◆ Exercise instructions ◆
Before copying, set the images aside; then transcribe every entry below exactly.

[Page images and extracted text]
_ _ _ _ _
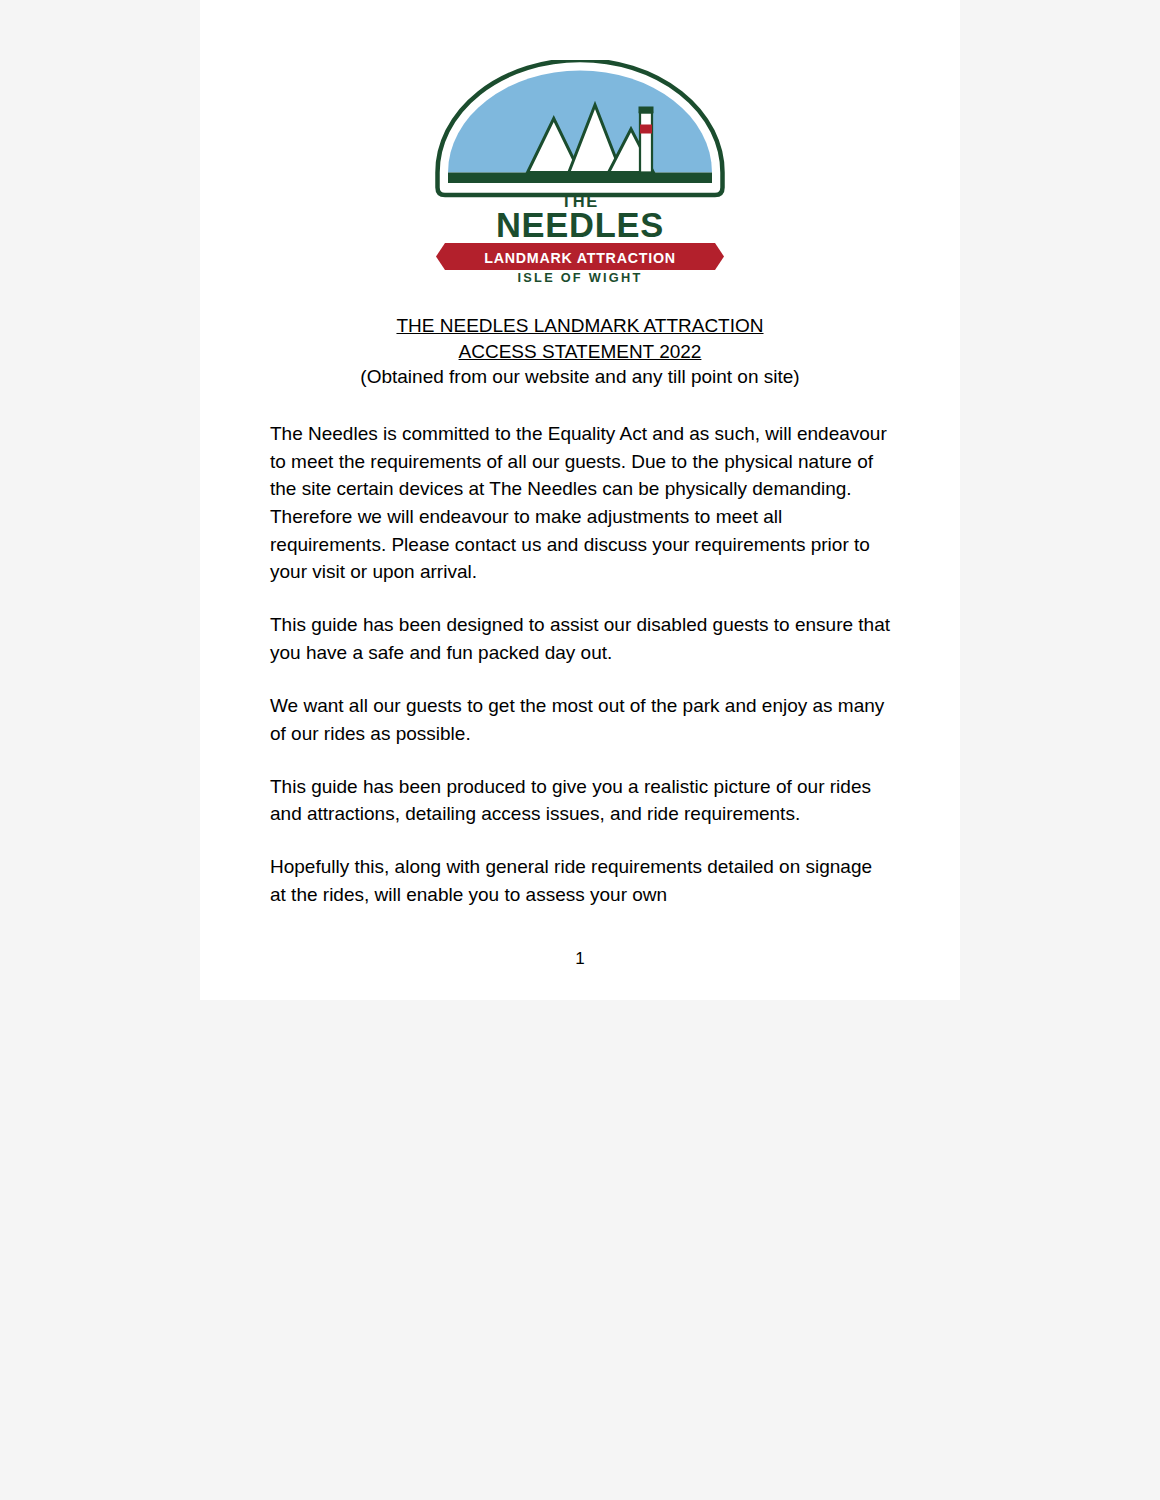THE NEEDLES LANDMARK ATTRACTION ISLE OF WIGHT
THE NEEDLES LANDMARK ATTRACTION ACCESS STATEMENT 2022 (Obtained from our website and any till point on site)
The Needles is committed to the Equality Act and as such, will endeavour to meet the requirements of all our guests. Due to the physical nature of the site certain devices at The Needles can be physically demanding. Therefore we will endeavour to make adjustments to meet all requirements. Please contact us and discuss your requirements prior to your visit or upon arrival.
This guide has been designed to assist our disabled guests to ensure that you have a safe and fun packed day out.
We want all our guests to get the most out of the park and enjoy as many of our rides as possible.
This guide has been produced to give you a realistic picture of our rides and attractions, detailing access issues, and ride requirements.
Hopefully this, along with general ride requirements detailed on signage at the rides, will enable you to assess your own
1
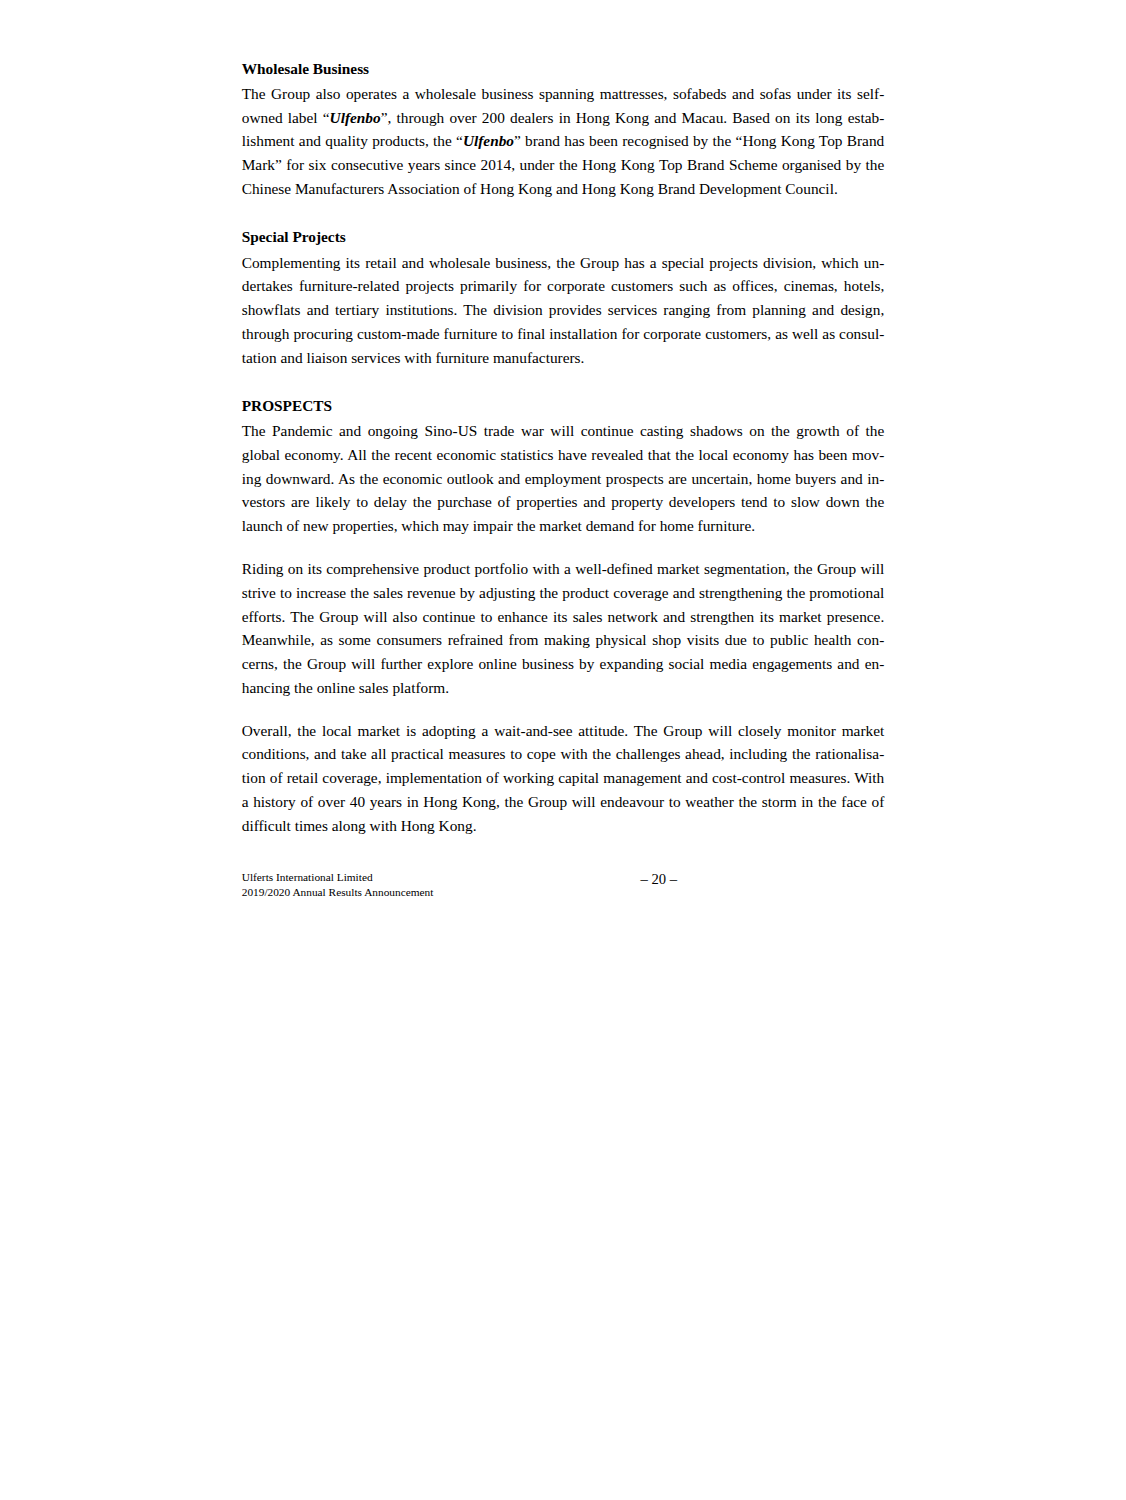Wholesale Business
The Group also operates a wholesale business spanning mattresses, sofabeds and sofas under its self-owned label “Ulfenbo”, through over 200 dealers in Hong Kong and Macau. Based on its long establishment and quality products, the “Ulfenbo” brand has been recognised by the “Hong Kong Top Brand Mark” for six consecutive years since 2014, under the Hong Kong Top Brand Scheme organised by the Chinese Manufacturers Association of Hong Kong and Hong Kong Brand Development Council.
Special Projects
Complementing its retail and wholesale business, the Group has a special projects division, which undertakes furniture-related projects primarily for corporate customers such as offices, cinemas, hotels, showflats and tertiary institutions. The division provides services ranging from planning and design, through procuring custom-made furniture to final installation for corporate customers, as well as consultation and liaison services with furniture manufacturers.
PROSPECTS
The Pandemic and ongoing Sino-US trade war will continue casting shadows on the growth of the global economy. All the recent economic statistics have revealed that the local economy has been moving downward. As the economic outlook and employment prospects are uncertain, home buyers and investors are likely to delay the purchase of properties and property developers tend to slow down the launch of new properties, which may impair the market demand for home furniture.
Riding on its comprehensive product portfolio with a well-defined market segmentation, the Group will strive to increase the sales revenue by adjusting the product coverage and strengthening the promotional efforts. The Group will also continue to enhance its sales network and strengthen its market presence. Meanwhile, as some consumers refrained from making physical shop visits due to public health concerns, the Group will further explore online business by expanding social media engagements and enhancing the online sales platform.
Overall, the local market is adopting a wait-and-see attitude. The Group will closely monitor market conditions, and take all practical measures to cope with the challenges ahead, including the rationalisation of retail coverage, implementation of working capital management and cost-control measures. With a history of over 40 years in Hong Kong, the Group will endeavour to weather the storm in the face of difficult times along with Hong Kong.
Ulferts International Limited
2019/2020 Annual Results Announcement
– 20 –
_ _ _ _ _
◆ Solution to this problem ◆
THE NEEDLES LANDMARK ATTRACTION ISLE OF WIGHT
THE NEEDLES LANDMARK ATTRACTION ACCESS STATEMENT 2022 (Obtained from our website and any till point on site)
The Needles is committed to the Equality Act and as such, will endeavour to meet the requirements of all our guests. Due to the physical nature of the site certain devices at The Needles can be physically demanding. Therefore we will endeavour to make adjustments to meet all requirements. Please contact us and discuss your requirements prior to your visit or upon arrival.
This guide has been designed to assist our disabled guests to ensure that you have a safe and fun packed day out.
We want all our guests to get the most out of the park and enjoy as many of our rides as possible.
This guide has been produced to give you a realistic picture of our rides and attractions, detailing access issues, and ride requirements.
Hopefully this, along with general ride requirements detailed on signage at the rides, will enable you to assess your own
1
Wholesale Business
The Group also operates a wholesale business spanning mattresses, sofabeds and sofas under its self-owned label “Ulfenbo”, through over 200 dealers in Hong Kong and Macau. Based on its long establishment and quality products, the “Ulfenbo” brand has been recognised by the “Hong Kong Top Brand Mark” for six consecutive years since 2014, under the Hong Kong Top Brand Scheme organised by the Chinese Manufacturers Association of Hong Kong and Hong Kong Brand Development Council.
Special Projects
Complementing its retail and wholesale business, the Group has a special projects division, which undertakes furniture-related projects primarily for corporate customers such as offices, cinemas, hotels, showflats and tertiary institutions. The division provides services ranging from planning and design, through procuring custom-made furniture to final installation for corporate customers, as well as consultation and liaison services with furniture manufacturers.
PROSPECTS
The Pandemic and ongoing Sino-US trade war will continue casting shadows on the growth of the global economy. All the recent economic statistics have revealed that the local economy has been moving downward. As the economic outlook and employment prospects are uncertain, home buyers and investors are likely to delay the purchase of properties and property developers tend to slow down the launch of new properties, which may impair the market demand for home furniture.
Riding on its comprehensive product portfolio with a well-defined market segmentation, the Group will strive to increase the sales revenue by adjusting the product coverage and strengthening the promotional efforts. The Group will also continue to enhance its sales network and strengthen its market presence. Meanwhile, as some consumers refrained from making physical shop visits due to public health concerns, the Group will further explore online business by expanding social media engagements and enhancing the online sales platform.
Overall, the local market is adopting a wait-and-see attitude. The Group will closely monitor market conditions, and take all practical measures to cope with the challenges ahead, including the rationalisation of retail coverage, implementation of working capital management and cost-control measures. With a history of over 40 years in Hong Kong, the Group will endeavour to weather the storm in the face of difficult times along with Hong Kong.
Ulferts International Limited
2019/2020 Annual Results Announcement
– 20 –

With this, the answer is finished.